The bioplastic is usually based off some type of compound, but the most common kind is a substance known as polylactic acid, or PLA. PLA is a common biodegradable plastic that is made of things like corn starch and can be found in a wide variety of products (though it’s most common in food packaging). Other types of bioplastics used in 3D printing include acrylonitrile butadiene styrene—which is stronger than PLA—and polyvinyl alcohol plastic—which is more of an adhesive.
This isn’t to say that 3D printing is confined to plastics. Other types include nylon, carbon fibers, waxes, and even metals. There are even those who have actually worked with creating certain types of food, including chocolate!

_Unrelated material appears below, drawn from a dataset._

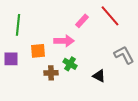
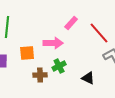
red line: (110, 16) -> (99, 33), moved
green cross: (70, 64) -> (59, 66), turned 32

Step 3: Object is Formed and Bioplastic is Cooled
As the layers of heated bioplastic or whatever other material being used are placed in their respective layers, the object cools and solidifies. Depending on the size and shape and complexity of the object being printed, this whole process can take some time, up to several hours, in fact. Once the object has cooled, more detail can be added, including painting and even finishing techniques like subtractions accomplished by the printer.
But the variety of objects that can be created with the 3D printing process is quite impressive. While visual art and sculptures have become increasingly popular as the capabilities and availability of 3D printers have increased as well, it’s been used in other fields including crime scene investigation, construction, and even medicine. Scientists are even looking into printing replacements for certain limbs like noses and ears.